Work request> Reproduce every line of the data below word for word, omitting the pictures.
━━━━━━
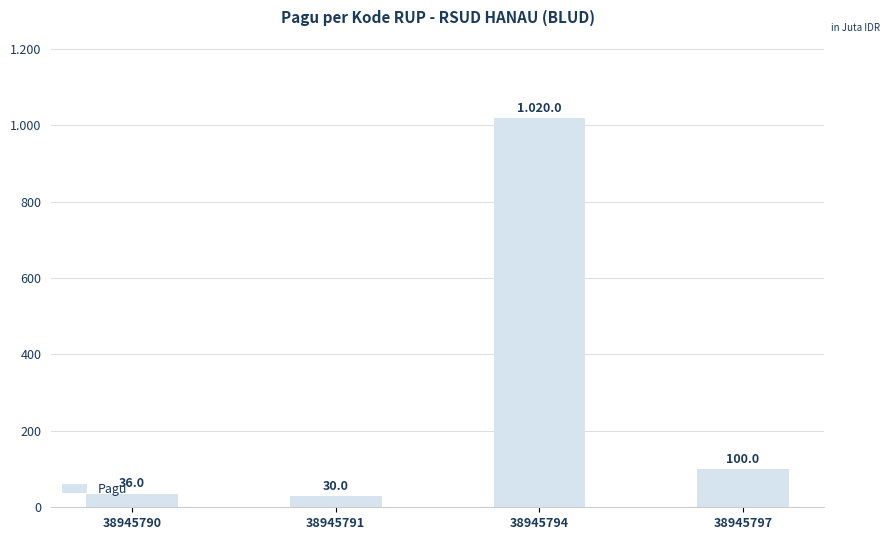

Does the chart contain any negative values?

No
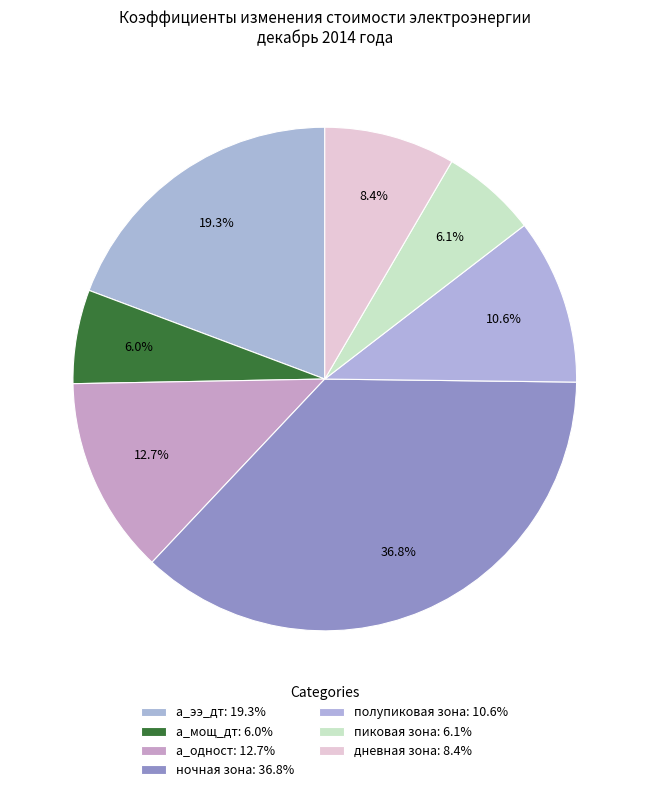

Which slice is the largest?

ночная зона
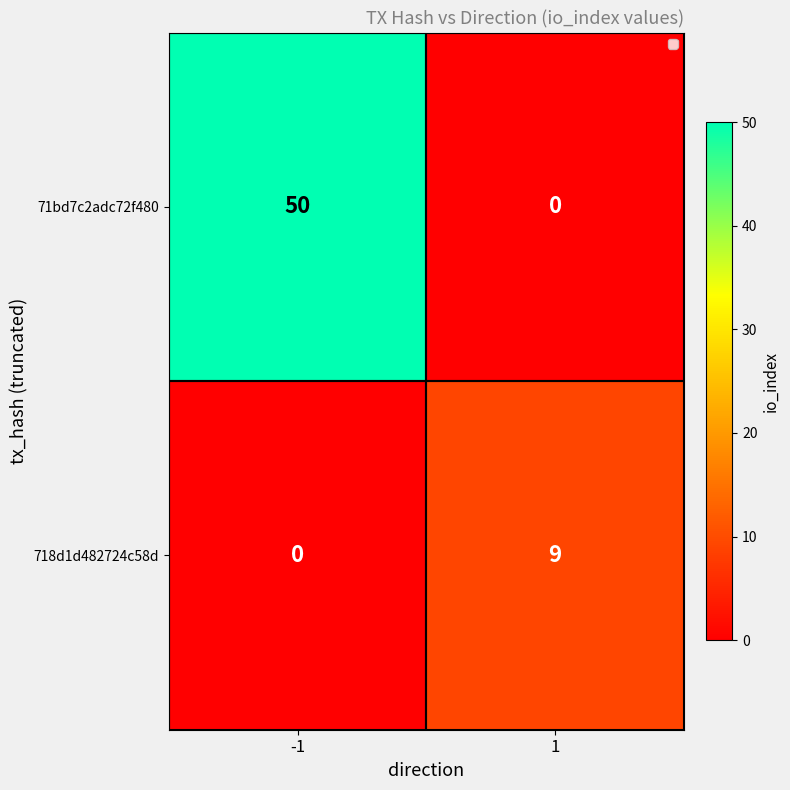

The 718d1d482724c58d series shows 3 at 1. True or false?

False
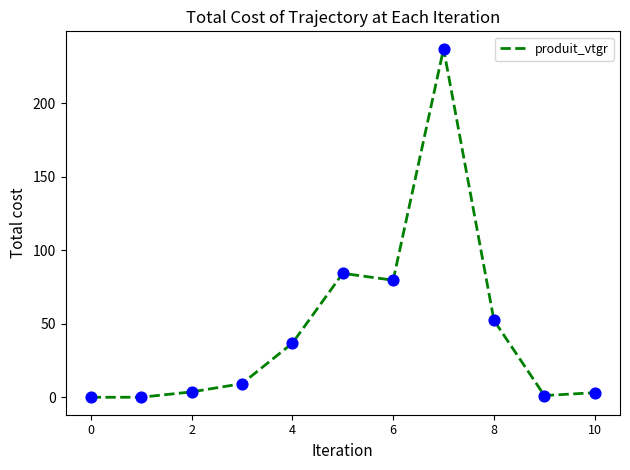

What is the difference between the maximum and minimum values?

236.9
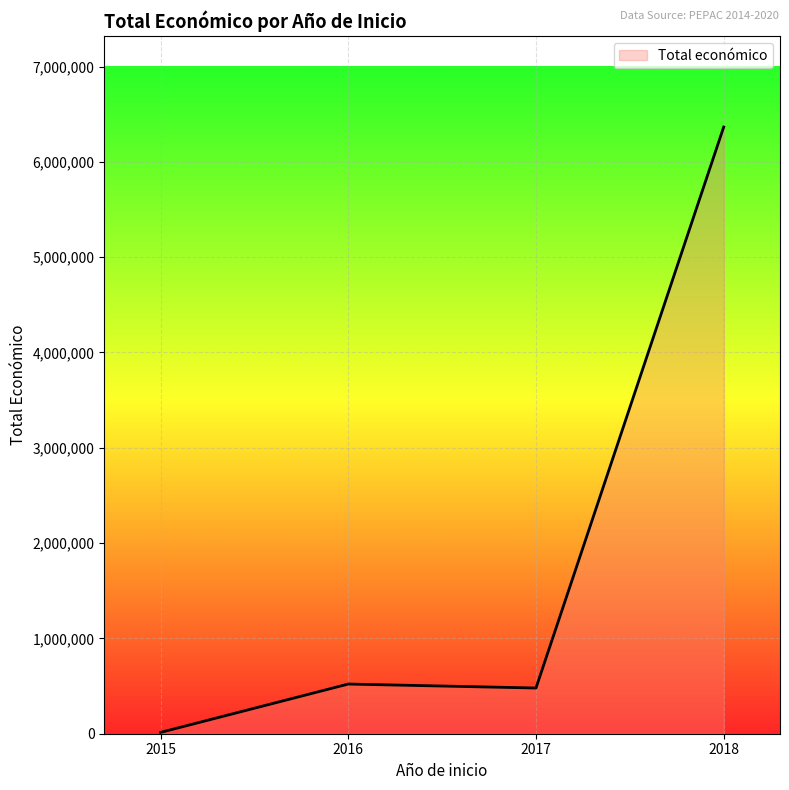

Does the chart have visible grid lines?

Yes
━━━━━━
Your response>
Does the chart contain any negative values?

No

Which slice is the largest?

ночная зона

The 718d1d482724c58d series shows 3 at 1. True or false?

False

What is the difference between the maximum and minimum values?

236.9

Does the chart have visible grid lines?

Yes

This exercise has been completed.